From the line with "thumb ip: (235, 270)" to the line with "pinky tip: (653, 1011)", retype every line exactly, including those two, and leave out the rest of the data below.
─── RECORDS SHOWN
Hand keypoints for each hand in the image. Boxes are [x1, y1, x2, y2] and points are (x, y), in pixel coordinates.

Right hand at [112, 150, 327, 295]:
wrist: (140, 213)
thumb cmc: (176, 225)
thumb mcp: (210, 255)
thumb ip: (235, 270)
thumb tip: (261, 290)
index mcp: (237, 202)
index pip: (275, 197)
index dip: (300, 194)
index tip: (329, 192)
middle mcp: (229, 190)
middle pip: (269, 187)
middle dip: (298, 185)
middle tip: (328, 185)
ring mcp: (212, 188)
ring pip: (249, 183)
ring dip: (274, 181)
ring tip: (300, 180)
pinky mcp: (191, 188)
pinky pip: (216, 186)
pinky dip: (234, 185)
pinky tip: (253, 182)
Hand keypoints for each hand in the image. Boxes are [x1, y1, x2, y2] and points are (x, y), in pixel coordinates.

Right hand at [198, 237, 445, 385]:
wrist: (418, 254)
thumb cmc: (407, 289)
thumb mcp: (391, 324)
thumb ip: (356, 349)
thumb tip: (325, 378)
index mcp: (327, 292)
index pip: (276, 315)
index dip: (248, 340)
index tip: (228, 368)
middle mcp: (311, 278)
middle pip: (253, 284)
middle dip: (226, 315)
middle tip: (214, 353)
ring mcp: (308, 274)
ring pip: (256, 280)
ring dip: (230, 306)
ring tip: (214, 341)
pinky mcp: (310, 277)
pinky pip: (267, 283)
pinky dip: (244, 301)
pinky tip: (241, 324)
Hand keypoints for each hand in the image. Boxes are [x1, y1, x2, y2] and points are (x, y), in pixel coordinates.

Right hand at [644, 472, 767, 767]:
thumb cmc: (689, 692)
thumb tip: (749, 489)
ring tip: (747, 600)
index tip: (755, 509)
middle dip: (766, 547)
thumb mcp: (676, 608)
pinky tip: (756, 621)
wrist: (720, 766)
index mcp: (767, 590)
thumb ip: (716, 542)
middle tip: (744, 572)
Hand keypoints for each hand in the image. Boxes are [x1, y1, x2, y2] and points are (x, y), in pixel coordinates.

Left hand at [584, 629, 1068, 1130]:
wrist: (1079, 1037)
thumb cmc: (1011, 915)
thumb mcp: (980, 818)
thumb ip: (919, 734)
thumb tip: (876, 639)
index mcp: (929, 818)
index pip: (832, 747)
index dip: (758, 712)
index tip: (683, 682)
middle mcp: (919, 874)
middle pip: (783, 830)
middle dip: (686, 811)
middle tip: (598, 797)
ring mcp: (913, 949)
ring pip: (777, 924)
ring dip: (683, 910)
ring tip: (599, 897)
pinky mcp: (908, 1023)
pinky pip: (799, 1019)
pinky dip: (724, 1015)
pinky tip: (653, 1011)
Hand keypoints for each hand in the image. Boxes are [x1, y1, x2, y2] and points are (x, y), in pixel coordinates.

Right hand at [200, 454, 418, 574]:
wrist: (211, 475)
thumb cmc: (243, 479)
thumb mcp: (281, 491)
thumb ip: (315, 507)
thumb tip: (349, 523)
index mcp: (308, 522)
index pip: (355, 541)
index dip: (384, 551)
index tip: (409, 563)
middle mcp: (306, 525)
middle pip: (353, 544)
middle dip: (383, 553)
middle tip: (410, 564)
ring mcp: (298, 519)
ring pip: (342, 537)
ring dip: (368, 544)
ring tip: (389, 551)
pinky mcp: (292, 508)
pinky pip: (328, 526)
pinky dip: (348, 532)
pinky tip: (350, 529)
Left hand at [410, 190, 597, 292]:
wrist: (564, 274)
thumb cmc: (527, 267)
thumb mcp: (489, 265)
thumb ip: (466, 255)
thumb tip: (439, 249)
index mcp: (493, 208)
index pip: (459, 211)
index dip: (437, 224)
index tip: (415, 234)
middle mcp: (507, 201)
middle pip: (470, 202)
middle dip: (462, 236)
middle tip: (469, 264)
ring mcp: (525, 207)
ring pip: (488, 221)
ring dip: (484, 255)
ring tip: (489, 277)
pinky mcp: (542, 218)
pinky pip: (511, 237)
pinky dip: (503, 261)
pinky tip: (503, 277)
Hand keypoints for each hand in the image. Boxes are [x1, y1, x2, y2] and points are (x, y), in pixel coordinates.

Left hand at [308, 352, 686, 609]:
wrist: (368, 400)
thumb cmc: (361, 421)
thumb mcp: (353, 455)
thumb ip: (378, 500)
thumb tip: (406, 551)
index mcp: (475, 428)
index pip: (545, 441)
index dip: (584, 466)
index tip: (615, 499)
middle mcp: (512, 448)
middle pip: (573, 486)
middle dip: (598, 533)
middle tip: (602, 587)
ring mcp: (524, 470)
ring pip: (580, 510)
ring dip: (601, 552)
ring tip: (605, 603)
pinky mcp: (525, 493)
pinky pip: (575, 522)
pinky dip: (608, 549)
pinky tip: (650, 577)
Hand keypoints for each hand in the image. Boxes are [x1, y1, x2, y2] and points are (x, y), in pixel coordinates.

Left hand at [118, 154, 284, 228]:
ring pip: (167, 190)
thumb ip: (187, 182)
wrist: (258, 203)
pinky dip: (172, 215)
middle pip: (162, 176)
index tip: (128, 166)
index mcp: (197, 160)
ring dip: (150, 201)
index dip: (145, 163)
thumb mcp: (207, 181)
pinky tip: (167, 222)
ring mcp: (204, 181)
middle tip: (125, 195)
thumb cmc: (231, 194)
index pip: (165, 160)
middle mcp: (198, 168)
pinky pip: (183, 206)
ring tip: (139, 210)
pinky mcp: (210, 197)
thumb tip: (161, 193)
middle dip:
──────
• _EXERCISE OUTPUT_
thumb ip: (235, 270)
thumb tip: (261, 290)
index mcp: (237, 202)
index pip: (275, 197)
index dip: (300, 194)
index tip: (329, 192)
middle mcp: (229, 190)
middle pip: (269, 187)
middle dip: (298, 185)
middle tip: (328, 185)
ring mcp: (212, 188)
ring pip: (249, 183)
ring dip: (274, 181)
ring tip: (300, 180)
pinky mcp: (191, 188)
pinky pip: (216, 186)
pinky dip: (234, 185)
pinky tip: (253, 182)
Hand keypoints for each hand in the image. Boxes are [x1, y1, x2, y2] and points are (x, y), in pixel coordinates.

Right hand at [198, 237, 445, 385]:
wrist: (418, 254)
thumb cmc: (407, 289)
thumb mcp: (391, 324)
thumb ip: (356, 349)
thumb tip: (325, 378)
index mcp: (327, 292)
index pip: (276, 315)
index dip: (248, 340)
index tip: (228, 368)
middle mcp: (311, 278)
middle pip: (253, 284)
middle dip: (226, 315)
middle tip: (214, 353)
ring mcp: (308, 274)
ring pip: (256, 280)
ring dip: (230, 306)
ring tip: (214, 341)
pinky mcp: (310, 277)
pinky pip: (267, 283)
pinky dip: (244, 301)
pinky tip: (241, 324)
Hand keypoints for each hand in the image. Boxes are [x1, y1, x2, y2] and points are (x, y), in pixel coordinates.

Right hand at [644, 472, 767, 767]:
thumb cmc: (689, 692)
thumb tip: (749, 489)
ring tip: (747, 600)
index tip: (755, 509)
middle dip: (766, 547)
thumb mcp: (676, 608)
pinky tip: (756, 621)
wrist: (720, 766)
index mcp: (767, 590)
thumb ip: (716, 542)
middle tip: (744, 572)
Hand keypoints for each hand in the image. Boxes are [x1, y1, x2, y2] and points are (x, y), in pixel coordinates.

Left hand at [584, 629, 1068, 1130]:
wrist: (1079, 1037)
thumb cmc: (1011, 915)
thumb mcp: (980, 818)
thumb ip: (919, 734)
thumb tip: (876, 639)
index mcp: (929, 818)
index pip: (832, 747)
index dip: (758, 712)
index tip: (683, 682)
middle mcp: (919, 874)
middle pip: (783, 830)
middle dip: (686, 811)
middle tip: (598, 797)
ring mcp: (913, 949)
ring pip: (777, 924)
ring dip: (683, 910)
ring tip: (599, 897)
pinky mcp: (908, 1023)
pinky pip: (799, 1019)
pinky dip: (724, 1015)
pinky tip: (653, 1011)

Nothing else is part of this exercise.